TAS rebuttal accuses the IRS of assuming “all participants are tax evaders hiding money overseas, when in fact, the IRS steered many people into the program who made honest mistakes.”

This unusually heated exchange prompted the IRS Deputy Commissioner for Enforcement to use his authority on October 14 to rescind those portions of the TAD that would have required IRS agents to change their procedures. The National Taxpayer Advocate responded on October 26, demanding that the Commissioner issue a “formal response” to the TAD by January 26, 2012. Tax practitioners and affected taxpayers are now awaiting that formal response. If the Commissioner continues to pursue the agency’s present course, the National Taxpayer Advocate can escalate the dispute to the Congressional IRS Oversight Committee.

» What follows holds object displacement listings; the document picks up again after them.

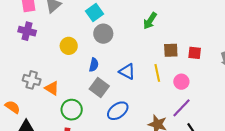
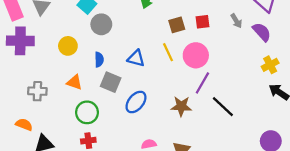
purple cross: (27, 31) -> (20, 41), size x1.4
pink circle: (181, 82) -> (196, 55), size x1.5
orange triangle: (52, 88) -> (75, 82), moved

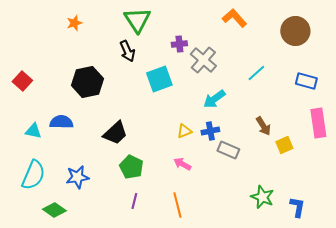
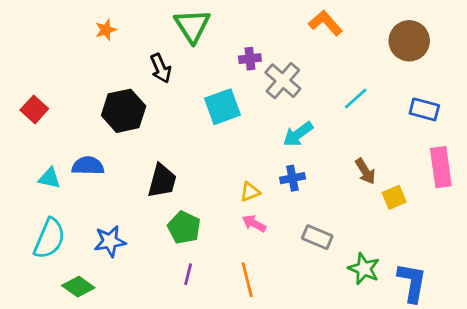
black arrow: (127, 51) -> (161, 68), moved
yellow triangle: (184, 131) -> (250, 192), moved
black trapezoid: (115, 133) -> (162, 181), turned -32
gray rectangle: (228, 150) -> (317, 237), moved
blue L-shape: (297, 207) -> (412, 282), size x1.4

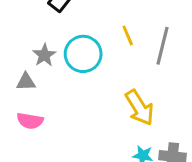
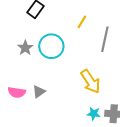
yellow line: (128, 35) -> (82, 22), moved, turned 56
gray triangle: (26, 82) -> (39, 92), moved, turned -32

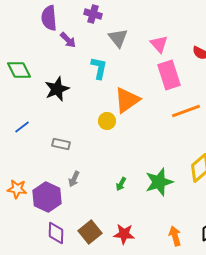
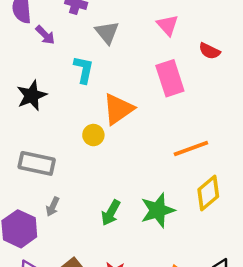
pink triangle: (159, 44) -> (167, 25), moved
orange line: (186, 111) -> (191, 149), moved
gray rectangle: (61, 144) -> (37, 163), size x1.6
green arrow: (121, 184) -> (111, 213), size x1.5

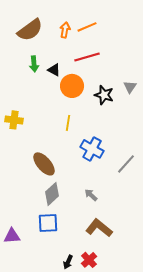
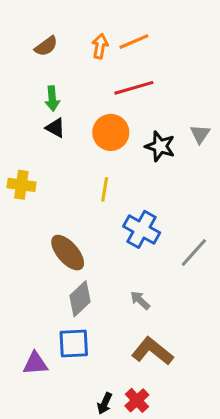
brown semicircle: (30, 30) -> (46, 46), size x0.6
black triangle: (54, 70) -> (55, 128), moved
purple triangle: (12, 236) -> (35, 363), moved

This is more than merely an extraordinary glimpse into an intramural dispute between the IRS Commissioner and the National Taxpayer Advocate. It may actually require the IRS to refund some of the $4.0 billion it has collected to date from the 33,000 taxpayers who participated in the 2009 and 2011 voluntary disclosure programs. It may also slow down the processing of applications under the just-announced 2012 voluntary disclosure program, since those specially-trained revenue agents will get back many of their closed cases for reconsideration of the lower penalties.

Who might pay less?

Existing law provides two distinct FBAR civil penalty regimes—one for willful failure to file and another for non-willful failures. To complicate matters, failures occurring before October 23, 2004, are subject to one set of rules, and failures occurring later have different rules. Willful violations that occurred before October, 2004, can be subject to a penalty of 100% of the account balance, up to a maximum of $100,000 per violation. The 2004 changes increased the potential civil penalty to the greater of $100,000, or 50% of the account balance per violation.

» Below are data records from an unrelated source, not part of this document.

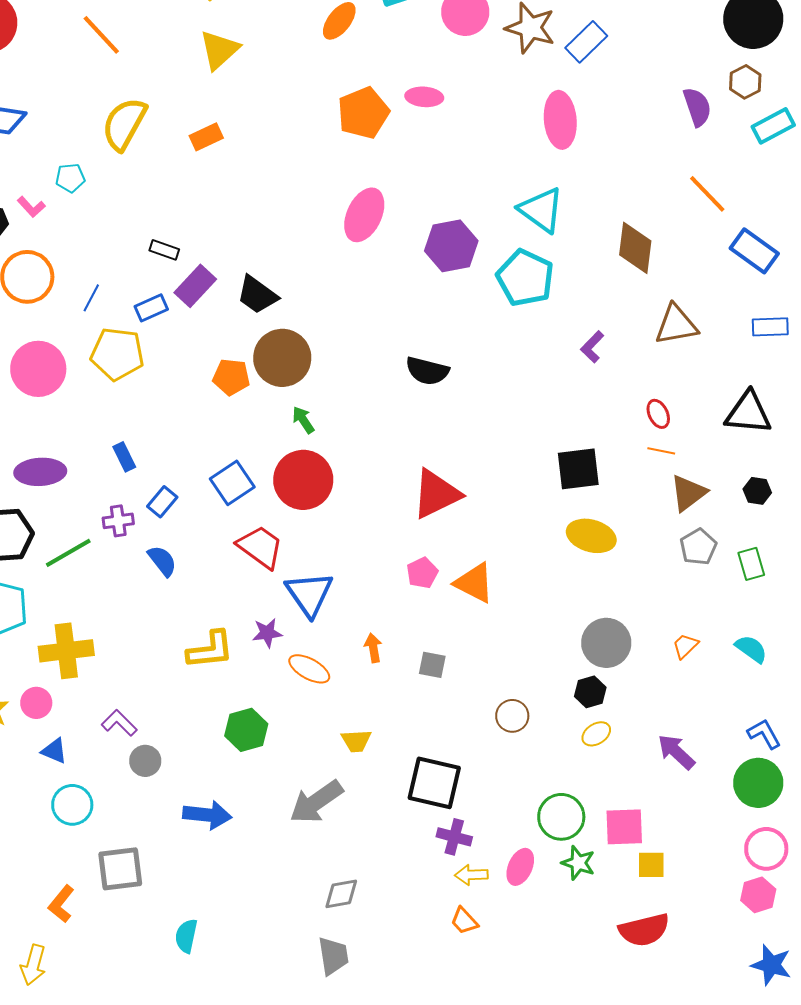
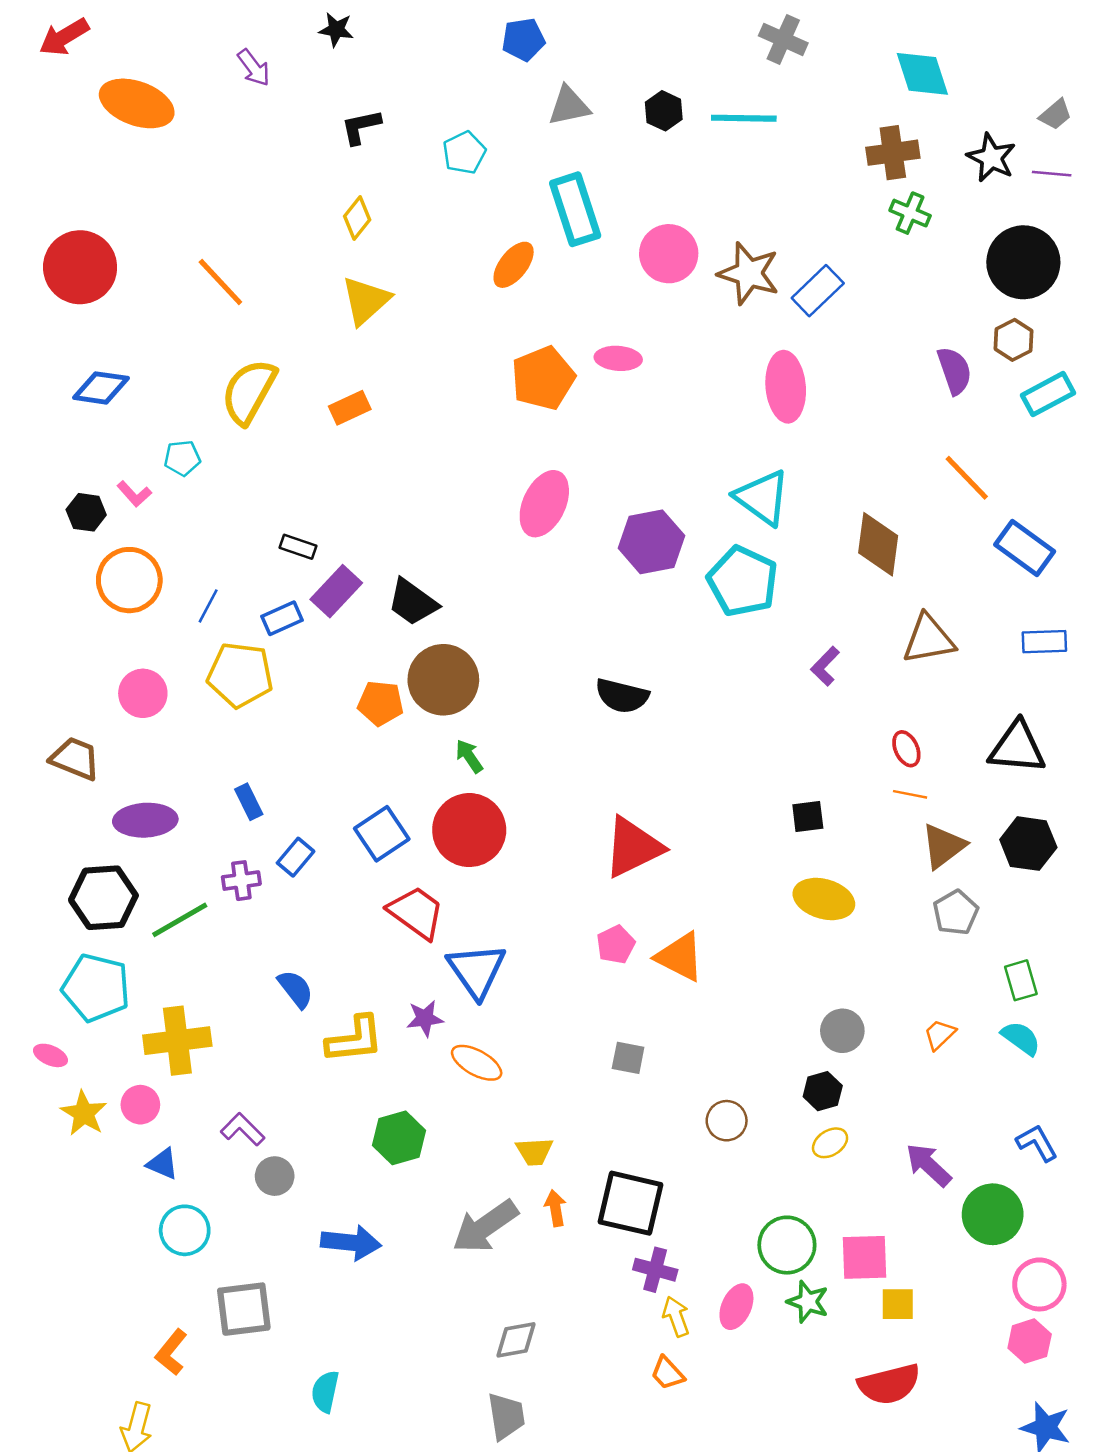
pink circle: (38, 369) -> (143, 693), size x0.7
black square: (578, 469) -> (808, 816), size x0.6
black hexagon: (757, 491) -> (1028, 844), size x1.6
blue semicircle: (162, 561) -> (296, 989), moved
green rectangle: (751, 564) -> (1021, 980), moved
gray circle: (606, 643) -> (842, 1031), size x0.7
orange arrow: (373, 648) -> (555, 1208), moved
green circle: (758, 783) -> (993, 1214), moved
yellow arrow: (471, 875) -> (676, 1316), turned 72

Under the programs’ directives, IRS agents must use the maximum willful-FBAR penalties in the comparison-test against the 20% or the 25% compliance penalty. No surprise—the 20% or 25% always comes out to a lower amount. That’s what participants have been required to pay to get a closing agreement.

By contrast, the non-willful FBAR penalties may not exceed $10,000 per violation. Further, the Internal Revenue Manual includes detailed guidelines for revenue agents permitting them to reduce the penalties in appropriate cases, and even to issue an “FBAR warning letter” in lieu of any monetary penalties.

What should I do now?

If you have made a voluntary disclosure under either the 2009 or the 2011 program and signed off on your closing agreement, you should review whether you may have been eligible for lower FBAR penalties under existing law. If so, you should consider filing a refund claim. Assuming the IRS either denies the claim or fails to respond, you will be entitled to seek the refund through litigation.

(Note that merely being eligible for the lower FBAR penalty does not assure that you would have qualified for it. Check the penalty rules in Section 4.26.16 of the Internal Revenue Manual, available on this website.)

If you have made a voluntary disclosure under either the 2009 or 2011 program but you have not yet signed off on your closing agreement, don’t sign until you consider the lower FBAR penalties.

If you’ve been thinking about making a voluntary disclosure but have not yet done so, a new 2012 program has just been announced with no deadline for filing. You can start working on the disclosure now, with the assurance that someone ahead of you in line will resolve this FBAR penalty issue before your case is actually reviewed by an IRS agent.